Top
Münchner Kindl mit Schriftzug Landeshauptstadt München Landeshauptstadt München

Hinter den Kulissen


Festsaal im Alten Rathaus, München  Link öffnet eine vergrößerte Darstellung des Bildes.
Dienstjubiläumsfeier im Alten Rathaus
© 2017 Stadt München, Jürgen Liebherr

Das erste Dienstjubiläum

Franz-Josef Möller, Public Management Student bei der Landeshauptstadt München, schreibt über einen Arbeitstag seines Praktikums im Leitungsstab Kommunikation.

„Wir begrüßen die Jahrgänge 1966, 1976 und 1991“, so heißt es am 28. März 2017 im Festsaal des Alten Rathauses. Nein, heute bin ich nicht auf einem Jahrgangstreffen der herkömmlichen Art gelandet.

Der Rahmen ist ein anderer. Einer, der mich fast noch mehr ins Staunen versetzt. Ich, die Public Management-Nachwuchskraft der Landeshauptstadt München im zweiten Semester, stehe im Alten Rathaus am Marienplatz. Während die Sonne durch die Fenster scheint, spielt sich die Mitarbeiterband „Südallee“  für die kommenden Stunden warm. Am Eingang treffen bereits die ersten Gäste ein -  Auffällig, dass die meisten Gäste eher „überdurchschnittlich“ (also 45-Plus) alt sind. Klar, denn heute wird es gar nicht darum gehen, wer in welchem Jahr geboren wurde. Sondern es geht um rund 250 städtische Mitarbeiterinnen und Mitarbeiter, die an diesem Dienstagmittag ihr Dienstjubiläum feiern. Seit 25, 40 oder gar 50 Jahre arbeiten sie bei der Stadt. Das ist viel länger, als ich auf der Welt bin.

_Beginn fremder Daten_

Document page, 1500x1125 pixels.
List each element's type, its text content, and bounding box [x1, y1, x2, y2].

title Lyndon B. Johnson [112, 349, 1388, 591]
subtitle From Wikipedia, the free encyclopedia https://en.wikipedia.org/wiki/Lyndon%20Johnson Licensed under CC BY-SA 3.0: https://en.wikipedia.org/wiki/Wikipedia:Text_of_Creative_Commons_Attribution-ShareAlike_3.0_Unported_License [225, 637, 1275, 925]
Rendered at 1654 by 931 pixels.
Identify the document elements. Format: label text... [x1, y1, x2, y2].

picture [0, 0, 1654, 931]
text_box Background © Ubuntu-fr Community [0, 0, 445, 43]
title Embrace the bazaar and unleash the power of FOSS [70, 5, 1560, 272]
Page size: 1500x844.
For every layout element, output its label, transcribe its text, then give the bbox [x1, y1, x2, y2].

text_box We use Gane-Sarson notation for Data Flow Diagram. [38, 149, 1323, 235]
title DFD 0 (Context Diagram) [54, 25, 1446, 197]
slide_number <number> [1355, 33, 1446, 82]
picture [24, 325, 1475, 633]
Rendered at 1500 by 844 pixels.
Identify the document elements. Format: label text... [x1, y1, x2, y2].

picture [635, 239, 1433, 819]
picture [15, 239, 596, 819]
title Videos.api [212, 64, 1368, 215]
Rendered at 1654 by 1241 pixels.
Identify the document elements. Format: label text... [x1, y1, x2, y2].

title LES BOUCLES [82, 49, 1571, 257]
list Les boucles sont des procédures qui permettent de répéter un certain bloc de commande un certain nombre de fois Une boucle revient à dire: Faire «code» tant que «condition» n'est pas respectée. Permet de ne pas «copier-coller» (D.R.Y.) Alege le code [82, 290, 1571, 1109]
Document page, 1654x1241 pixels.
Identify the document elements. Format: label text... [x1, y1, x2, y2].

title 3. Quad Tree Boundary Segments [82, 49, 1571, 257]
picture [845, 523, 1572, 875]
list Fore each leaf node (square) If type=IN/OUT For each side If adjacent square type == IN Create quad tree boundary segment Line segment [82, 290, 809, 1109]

Bürgermeisterin Christine Strobl nimmt in ihrer Festrede das Publikum mit auf eine Zeitreise in die Jahre, in denen die Kolleginnen und Kollegen bei der Stadt begonnen haben. Sie erzählt vom berühmten Wembley-Tor 1966, von der Wiederwahl des Bundeskanzlers Helmut Schmidt 1976 oder auch von der Inbetriebnahme des Flughafens München II in 1991/92.

Die erste Dienstjubiläumsfeier bereits im zweiten Semester

Ich erfahre, dass ein Gros der Anwesenden während dieser langen Zeit an verschiedensten Stellen der Verwaltung tätig war. Der 50-jährige (!) Dienstjubilar und heutige Stadtdirektor des Referats für Gesundheit und Umwelt, Manfred Jagusch beispielsweise, arbeitete in über sieben Referaten. Für mich ist es heute kaum vorstellbar, dass er seinen ersten Arbeitstag bereits mit 14 Jahren antrat.

Anscheinend macht die Vielfalt an Aufgaben, von Passwesen über Sozialarbeit bis Umweltschutz, die Stadt schon seit jeher für die meisten der Jubilarinnen und Jubilare besonders attraktiv. Der Wechsel zwischen den verschiedensten Aufgaben innerhalb der Stadt steht auch heute noch hoch im Kurs. Auch ich, als dualer Student seit gut einem halben Jahr in Diensten der Stadt, profitiere von dieser Arbeitskultur.

Nach meinem ersten Praktikum im Sozialbürgerhaus bin ich nun seit wenigen Wochen im Personal- und Organisationsreferat im „Leitungsstab Kommunikation“. Neben Intranet, Öffentlichkeitsarbeit oder auch Flyer-Gestaltung werden hier auch interne Veranstaltungen organisiert und journalistisch begleitet. Ob Firmenlauf, erster Arbeitstag von neuen Nachwuchskräften bis hin zu Gesundheitsprojekten – der Leitungsstab Kommunikation wirkt vielerorts mit. So also auch bei dieser Dienstjubiläumsfeier. Gemeinsam mit der Abteilung P2 Personalbetreuung bereiten wir die Raumreservierungen vor, kümmern uns um die Einladung, arbeiten das Programm samt Präsentationen aus und berichten via Intranet inklusive Film- oder Bildaufnahmen über das Ereignis. Es ist spannend, hinter die Kulissen zu sehen, an was alles gedacht werden muss, damit an vier Tagen insgesamt über 1.000 Kolleginnen und Kollegen reibungslos ihr Jubiläum feiern können.

Ich freue mich darauf, noch weitere Veranstaltungen im Rahmen meines Praktikums mit zu organisieren und zu begleiten und infolgedessen viele Menschen kennenzulernen, die für eine lebenswerte Stadt arbeiten. Manche von ihnen, wie ich heute gesehen habe, tun dies schon seit 1966, 1974 oder auch 1991.